● **YOUR ASSIGNMENT**
Isolate every line in the records below with "await" in it.

----- INFORMATION SUPPLIED -----

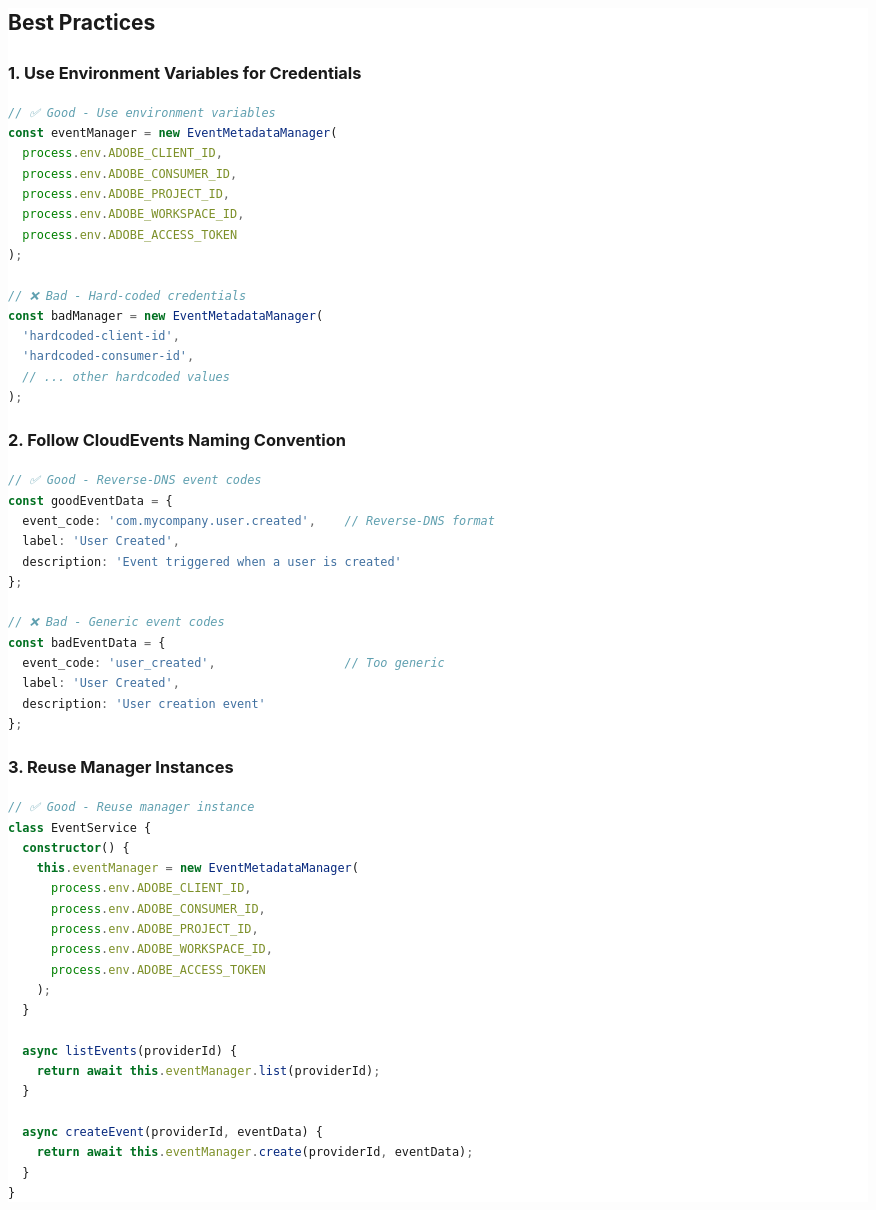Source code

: ## Best Practices

### 1. Use Environment Variables for Credentials

```typescript
// ✅ Good - Use environment variables
const eventManager = new EventMetadataManager(
  process.env.ADOBE_CLIENT_ID,
  process.env.ADOBE_CONSUMER_ID,
  process.env.ADOBE_PROJECT_ID,
  process.env.ADOBE_WORKSPACE_ID,
  process.env.ADOBE_ACCESS_TOKEN
);

// ❌ Bad - Hard-coded credentials
const badManager = new EventMetadataManager(
  'hardcoded-client-id',
  'hardcoded-consumer-id',
  // ... other hardcoded values
);
```

### 2. Follow CloudEvents Naming Convention

```typescript
// ✅ Good - Reverse-DNS event codes
const goodEventData = {
  event_code: 'com.mycompany.user.created',    // Reverse-DNS format
  label: 'User Created',
  description: 'Event triggered when a user is created'
};

// ❌ Bad - Generic event codes
const badEventData = {
  event_code: 'user_created',                  // Too generic
  label: 'User Created',
  description: 'User creation event'
};
```

### 3. Reuse Manager Instances

```typescript
// ✅ Good - Reuse manager instance
class EventService {
  constructor() {
    this.eventManager = new EventMetadataManager(
      process.env.ADOBE_CLIENT_ID,
      process.env.ADOBE_CONSUMER_ID,
      process.env.ADOBE_PROJECT_ID,
      process.env.ADOBE_WORKSPACE_ID,
      process.env.ADOBE_ACCESS_TOKEN
    );
  }

  async listEvents(providerId) {
    return await this.eventManager.list(providerId);
  }

  async createEvent(providerId, eventData) {
    return await this.eventManager.create(providerId, eventData);
  }
}

```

-----

● **ANSWER SECTION**
    return await this.eventManager.list(providerId);
    return await this.eventManager.create(providerId, eventData);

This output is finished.